A few weeks ago, the Association for Library Services to Children announced this year’s Pura Belpré Awards, naming Carlos Hernandez, the author of Sal and Gabi Break the Universe, as the recipient of the 2020 Author Award. Illustrator Rafael Lopez received the 2020 Illustrator Award for his vibrant work on Margarita Engle’s book Dancing Hands: How Teresa Carreño Played the Piano for President Lincoln. The Pura Belpré Award is given each year to Latinx creators who best evoke and honor Latinidad through their work as authors and illustrators of children’s books.
Lopez is a third-time recipient of the Pura Belpré Award; his first, awarded to him in 2010 for his illustrations in Book Fiesta!, was what he described as a “defining moment” in his life.
But even before the late Pura Belpré became the figurehead of this prestigious award, she had long been the spark that defined moments in the lives of countless children in New York City, particularly Latino children who, through her bilingual storytelling and activism, first discovered a haven in the New York Public Libraries.
Belpré was born sometime around the turn of the 20th century (her actual birthdate is up for debate) in Cidra, Puerto Rico. There, she went through schooling, eventually studying to be a teacher at the University of Puerto Rico was founded in Río Piedras. Before she could finish her studies, though, happy circumstances brought her to New York City where she inevitably set root. One thing led to another, and she landed a job with the New York Public Library during their push to diversify their staff. This was, perhaps, a defining moment for her as she become the NYPL’s first Latina staff member — an Afro-Latina — and its first Puerto Rican hire, working as a Hispanic Assistant at the library on 135th Street in Harlem.
While her relocation to New York City diverted her from her plans to become a teacher, her newfound role at the NYPL inspired her to pursue an education in library sciences within the institution. Meanwhile, Belpré found herself drawn to working with children within the library and discovered that she was a charismatic storyteller, a trait that was encouraged by her studies; according to her biography, she took a course called “The Art of Storytelling,” which led her to write Pérez and Martina, a folk tale about a cockroach and mouse who fall in love, inspired by a story that she herself had heard as a child in Puerto Rico. Pérez and Martina: A Portorican Folk Tale was published as a bona fide book in 1932.
Her own accomplishments as an author followed her throughout her life, especially as an storyteller who sought to preserve the folklore of her home island. Equally as notable is her work as an advocate for the Spanish-speaking community in New York City. As a librarian, she held bilingual storytelling hours for children across the city, stocked the shelves with books in both English and Spanish, and was active in her outreach efforts within the Latino community, all of which helped cultivate a public space that was for all New Yorkers, not just English speakers.
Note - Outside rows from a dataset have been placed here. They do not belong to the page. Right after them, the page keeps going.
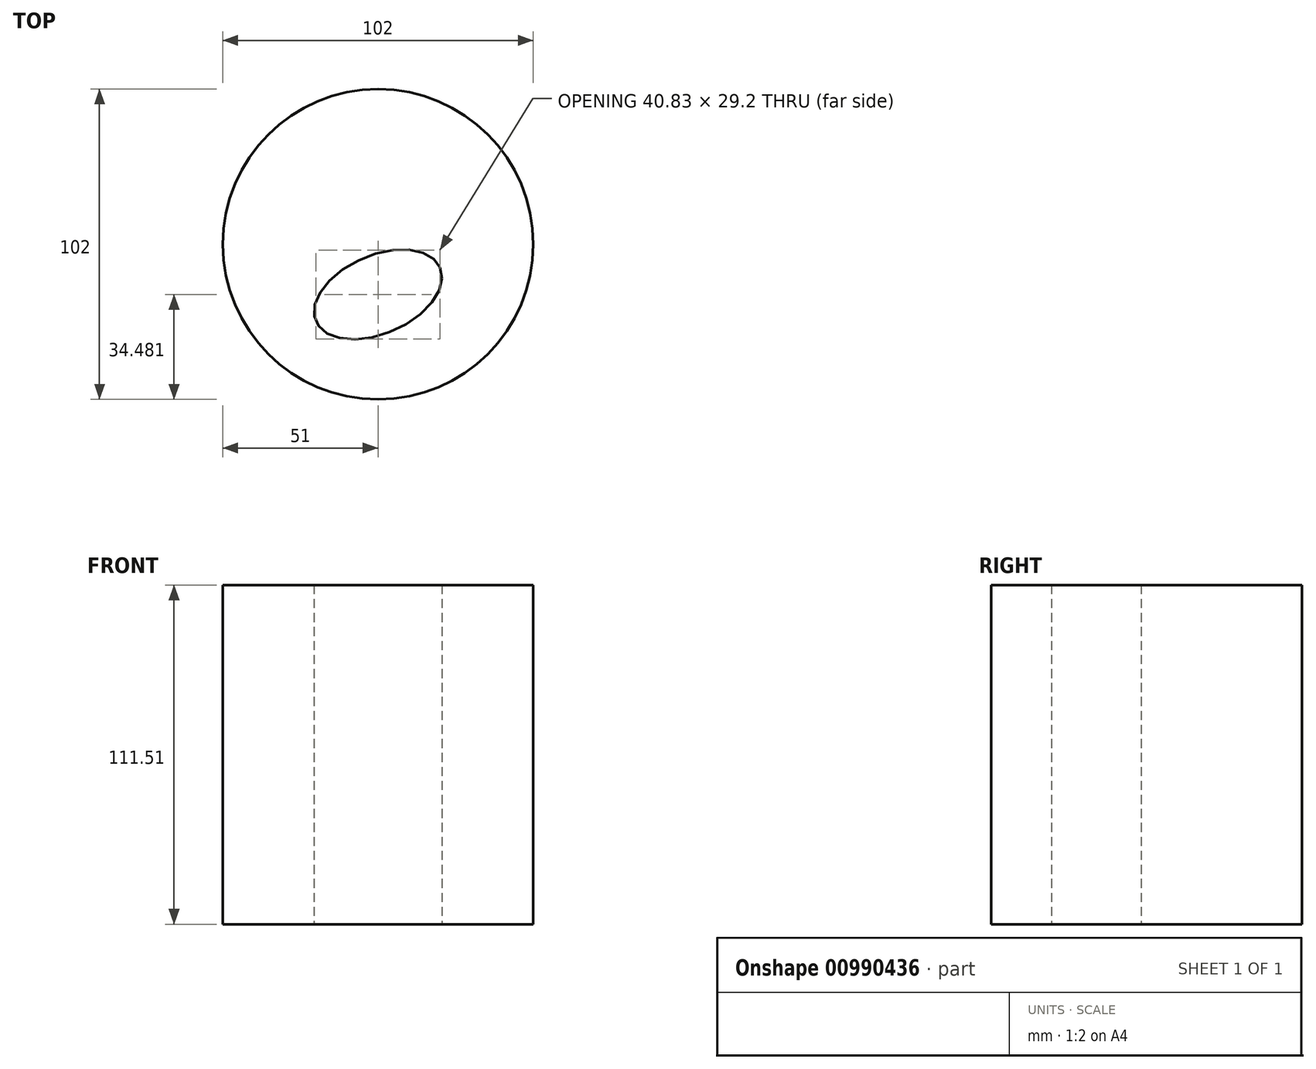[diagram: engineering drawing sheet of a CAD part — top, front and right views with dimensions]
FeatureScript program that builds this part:
annotation { "Feature Type Name" : "Feature", "Feature Type Description" : "" }
export const myFeature = defineFeature(function(context is Context, id is Id, definition is map)
    precondition{}
    {
        {
            var Q0;
            Q0=qCreatedBy(makeId("Top.planeOp"),FACE);
            var sketch = newSketch(context, id + "F0", { "sketchPlane" : qUnion([Q0])});
            skCircle(sketch, "E0", {"center": v(0, 0) * mm, "radius": 51 * mm});
            skSolve(sketch);
        }
        {
            var Q0;
            Q0=makeQuery(id+"F0.imprint","IMPRINT",FACE,{"disambiguationData":[TD([[makeQuery(id+"F0.imprint","IMPRINT",EDGE,{"derivedFrom":sQuery(id+"F0.wireOp",EDGE,"E0")}),1.0]])]});
            extrude(context, id + "F1", {"entities" : qUnion([Q0]), "depth" : 111.5 * mm, "offsetDistance" : 25.4 * mm});
        }
        {
            var Q0;
            Q0=makeQuery(id+"F1.opExtrude","CAP_FACE",FACE,{"disambiguationData":[OSD([sQuery(id+"F0.wireOp",EDGE,"E0")])],"isStart":false});
            var sketch = newSketch(context, id + "F2", { "sketchPlane" : qUnion([Q0])});
            skEllipse(sketch, "E1", {"center": v(0, -16.52) * mm, "majorRadius": 22.24 * mm, "minorRadius": 12.89 * mm, "majorAxis": v(0.92, 0.4)});
            skSolve(sketch);
        }
        {
            var Q0;
            Q0=makeQuery(id+"F2.imprint","IMPRINT",FACE,{"disambiguationData":[TD([[makeQuery(id+"F2.imprint","IMPRINT",EDGE,{"derivedFrom":sQuery(id+"F2.wireOp",EDGE,"E1")}),1.0]])]});
            extrude(context, id + "F3", {"entities" : qUnion([Q0]), "operationType" : NewBodyOperationType.ADD, "depth" : 25.4 * mm, "offsetDistance" : 25.4 * mm});
        }
        {
            var Q0;
            Q0=makeQuery(id+"F3.opExtrude","CAP_FACE",FACE,{"disambiguationData":[OSD([sQuery(id+"F2.wireOp",EDGE,"E1")])],"isStart":false});
            extrude(context, id + "F4", {"entities" : qUnion([Q0]), "operationType" : NewBodyOperationType.REMOVE, "oppositeDirection" : true, "depth" : 219.96 * mm, "offsetDistance" : 25.4 * mm});
        }
    });
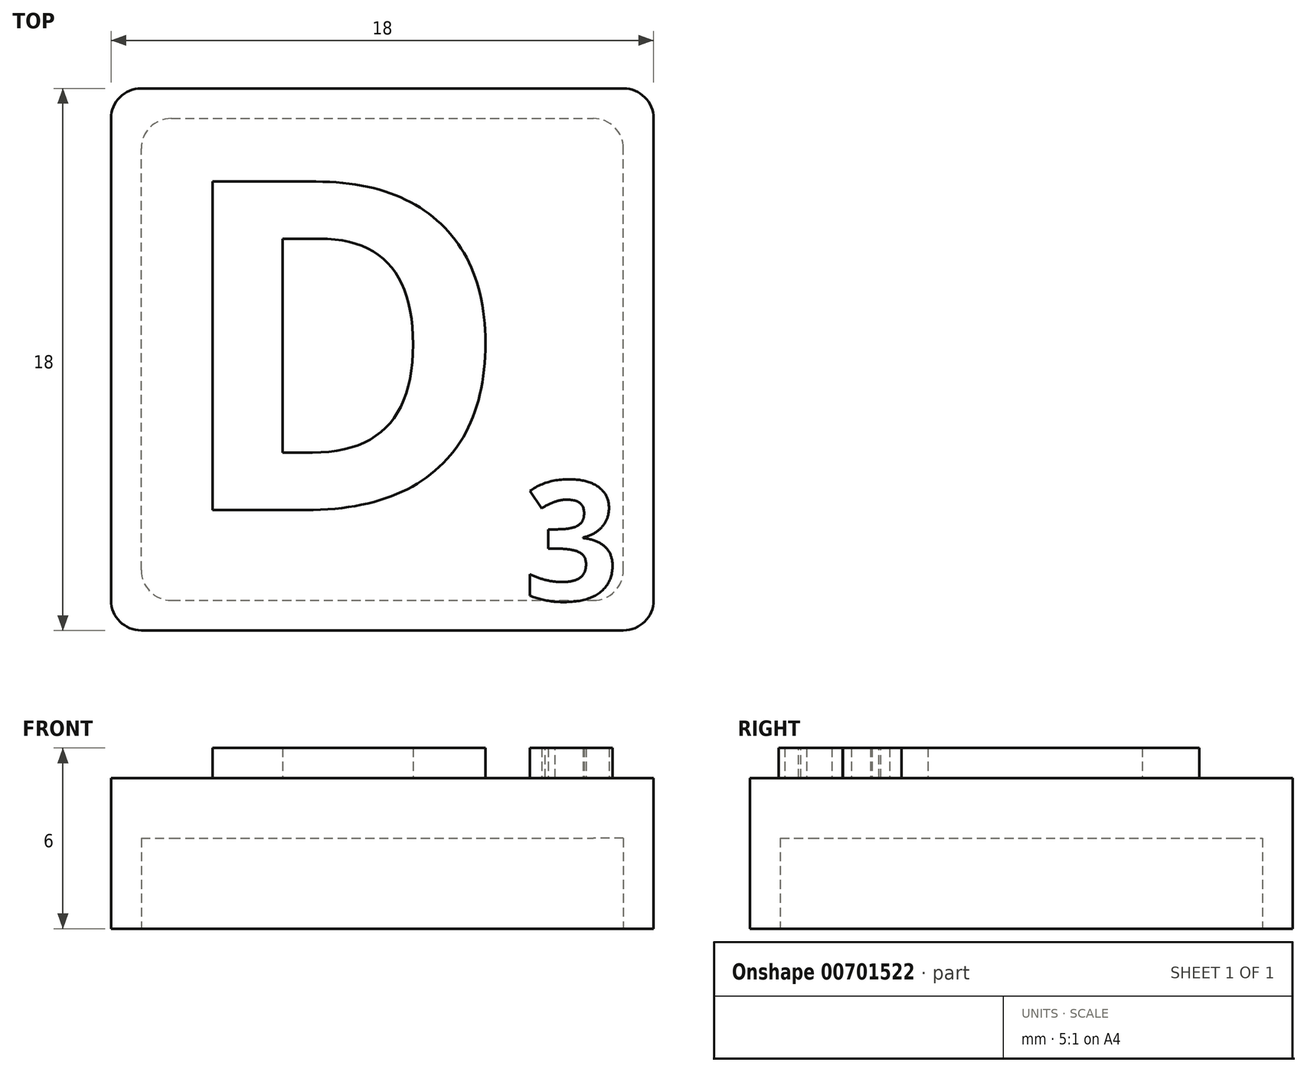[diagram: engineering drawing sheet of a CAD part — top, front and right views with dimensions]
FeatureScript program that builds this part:
annotation { "Feature Type Name" : "Feature", "Feature Type Description" : "" }
export const myFeature = defineFeature(function(context is Context, id is Id, definition is map)
    precondition{}
    {
        {
            var Q0;
            Q0=qCreatedBy(makeId("Top.planeOp"),FACE);
            var sketch = newSketch(context, id + "F0", { "sketchPlane" : qUnion([Q0])});
            skLineSegment(sketch, "E0.bottom", {"start": v(-3.93, 7.24) * mm, "end": v(14.07, 7.24) * mm});
            skLineSegment(sketch, "E0.top", {"start": v(-3.93, -10.76) * mm, "end": v(14.07, -10.76) * mm});
            skLineSegment(sketch, "E0.left", {"start": v(-3.93, 7.24) * mm, "end": v(-3.93, -10.76) * mm});
            skLineSegment(sketch, "E0.right", {"start": v(14.07, 7.24) * mm, "end": v(14.07, -10.76) * mm});
            skSolve(sketch);
        }
        {
            var Q0;
            Q0=qSketchRegion(id+"F0",true);
            extrude(context, id + "F1", {"entities" : qUnion([Q0]), "depth" : 5 * mm, "offsetDistance" : 25 * mm});
        }
        {
            var Q0;
            Q0=qCreatedBy(makeId("Top.planeOp"),FACE);
            var sketch = newSketch(context, id + "F2", { "sketchPlane" : qUnion([Q0])});
            skLineSegment(sketch, "E1.bottom", {"start": v(-2.93, -9.76) * mm, "end": v(13.07, -9.76) * mm});
            skLineSegment(sketch, "E1.top", {"start": v(-2.93, 6.24) * mm, "end": v(13.07, 6.24) * mm});
            skLineSegment(sketch, "E1.left", {"start": v(-2.93, -9.76) * mm, "end": v(-2.93, 6.24) * mm});
            skLineSegment(sketch, "E1.right", {"start": v(13.07, -9.76) * mm, "end": v(13.07, 6.24) * mm});
            skSolve(sketch);
        }
        {
            var Q0;
            Q0=makeQuery(id+"F2.imprint","IMPRINT",FACE,{"disambiguationData":[TD([[makeQuery(id+"F2.imprint","IMPRINT",EDGE,{"derivedFrom":sQuery(id+"F2.wireOp",EDGE,"E1.bottom")}),1.0]])]});
            extrude(context, id + "F3", {"entities" : qUnion([Q0]), "operationType" : NewBodyOperationType.REMOVE, "depth" : 3 * mm, "offsetDistance" : 25 * mm});
        }
        {
            var Q0;
            Q0=makeQuery(id+"F1.opExtrude","CAP_FACE",FACE,{"disambiguationData":[OSD([sQuery(id+"F0.wireOp",EDGE,"E0.bottom"),sQuery(id+"F0.wireOp",EDGE,"E0.top"),sQuery(id+"F0.wireOp",EDGE,"E0.left"),sQuery(id+"F0.wireOp",EDGE,"E0.right")])],"isStart":false});
            var sketch = newSketch(context, id + "F4", { "sketchPlane" : qUnion([Q0])});
            skText(sketch, "E2", { "text": "D", "fontName": "OpenSans-Bold.ttf"});
            skText(sketch, "E3", { "text": "3", "fontName": "OpenSans-Bold.ttf"});
            const initialGuessF4  = {"E2": [-0.00193, -0.00676, 1, 0, 0.011], "E3": [0.00975, -0.00976, 1, 0, 0.004]};
            skSetInitialGuess(sketch, initialGuessF4);
            skSolve(sketch);
        }
        {
            var Q0;
            Q0=makeQuery(id+"F4.imprint","IMPRINT",FACE,{"disambiguationData":[TD([[makeQuery(id+"F4.imprint","IMPRINT",EDGE,{"derivedFrom":sQuery(id+"F4.wireOp",EDGE,"E2.sketch_text.stroke-0")}),-1.0]])]});
            var Q1;
            Q1=makeQuery(id+"F4.imprint","IMPRINT",FACE,{"disambiguationData":[TD([[makeQuery(id+"F4.imprint","IMPRINT",EDGE,{"derivedFrom":sQuery(id+"F4.wireOp",EDGE,"E3.sketch_text.stroke-0")}),-1.0]])]});
            var Q2;
            Q2=makeQuery(id+"F4.imprint","IMPRINT",FACE,{"disambiguationData":[TD([[makeQuery(id+"F4.imprint","IMPRINT",EDGE,{"derivedFrom":sQuery(id+"F4.wireOp",EDGE,"E3.sketch_text.stroke-10")}),-1.0]])]});
            extrude(context, id + "F5", {"entities" : qUnion([Q0, Q1, Q2]), "operationType" : NewBodyOperationType.ADD, "depth" : 1 * mm, "offsetDistance" : 25 * mm});
        }
        {
            var Q0;
            Q0=makeQuery(id+"F1.opExtrude","SWEPT_EDGE",EDGE,{"disambiguationData":[OSD([sQuery(id+"F0.wireOp",EDGE,"E0.bottom"),sQuery(id+"F0.wireOp",EDGE,"E0.right")])]});
            var Q1;
            Q1=makeQuery(id+"F1.opExtrude","SWEPT_EDGE",EDGE,{"disambiguationData":[OSD([sQuery(id+"F0.wireOp",EDGE,"E0.top"),sQuery(id+"F0.wireOp",EDGE,"E0.right")])]});
            var Q2;
            Q2=makeQuery(id+"F1.opExtrude","SWEPT_EDGE",EDGE,{"disambiguationData":[OSD([sQuery(id+"F0.wireOp",EDGE,"E0.top"),sQuery(id+"F0.wireOp",EDGE,"E0.left")])]});
            var Q3;
            Q3=makeQuery(id+"F1.opExtrude","SWEPT_EDGE",EDGE,{"disambiguationData":[OSD([sQuery(id+"F0.wireOp",EDGE,"E0.bottom"),sQuery(id+"F0.wireOp",EDGE,"E0.left")])]});
            var Q4;
            Q4=makeQuery(id+"F3.boolean.opBoolean","COPY",EDGE,{"derivedFrom":makeQuery(id+"F3.opExtrude","SWEPT_EDGE",EDGE,{"disambiguationData":[OSD([sQuery(id+"F2.wireOp",EDGE,"E1.bottom"),sQuery(id+"F2.wireOp",EDGE,"E1.right")])]})});
            var Q5;
            Q5=makeQuery(id+"F3.boolean.opBoolean","COPY",EDGE,{"derivedFrom":makeQuery(id+"F3.opExtrude","SWEPT_EDGE",EDGE,{"disambiguationData":[OSD([sQuery(id+"F2.wireOp",EDGE,"E1.bottom"),sQuery(id+"F2.wireOp",EDGE,"E1.left")])]})});
            var Q6;
            Q6=makeQuery(id+"F3.boolean.opBoolean","COPY",EDGE,{"derivedFrom":makeQuery(id+"F3.opExtrude","SWEPT_EDGE",EDGE,{"disambiguationData":[OSD([sQuery(id+"F2.wireOp",EDGE,"E1.top"),sQuery(id+"F2.wireOp",EDGE,"E1.left")])]})});
            var Q7;
            Q7=makeQuery(id+"F3.boolean.opBoolean","COPY",EDGE,{"derivedFrom":makeQuery(id+"F3.opExtrude","SWEPT_EDGE",EDGE,{"disambiguationData":[OSD([sQuery(id+"F2.wireOp",EDGE,"E1.top"),sQuery(id+"F2.wireOp",EDGE,"E1.right")])]})});
            fillet(context, id + "F6", {"entities" : qUnion([Q0, Q1, Q2, Q3, Q4, Q5, Q6, Q7]), "radius" : 1 * mm, "tangentPropagation" : true, "allowEdgeOverflow" : false});
        }
    });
She would continue her work, one way or another, throughout her long life.
Belen Garcia recalled for NPR her memories as a child in New York City, thrilled by the prospect that her local library would be hosting a bilingual story hour. “Oh my gosh, tell your girlfriends at school — there’s going to be a Spanish lady telling a story,” said Garcia, who is Puerto Rican. This experience, taken on a journey through the storytelling of Belpré, was part of the reason Garcia herself worked for the NYPL for nearly five decades. Another librarian, Vianela Rivas, also shared with NPR that Belpré was the reason she entered the NYPL system as a librarian in Washington Heights. “As I was reading about her [from the Dominican Republic], I thought to myself: Oh, I can do that. I can read books to children in Spanish. I can tell parents about the resources the library has for them.” These stories are truly a testament to the way that we need to see people who look like us, playing important roles within our communities, in order to believe — or simply know — that those opportunities exist for us too.
Belpré died on July 1, 1982, but her legacy has a been a defining one for individuals who were lucky enough to sit in her audience, for a Latino community that didn’t believe the library was for them, and for a new generation of storytellers who are now blessed with an award in her name.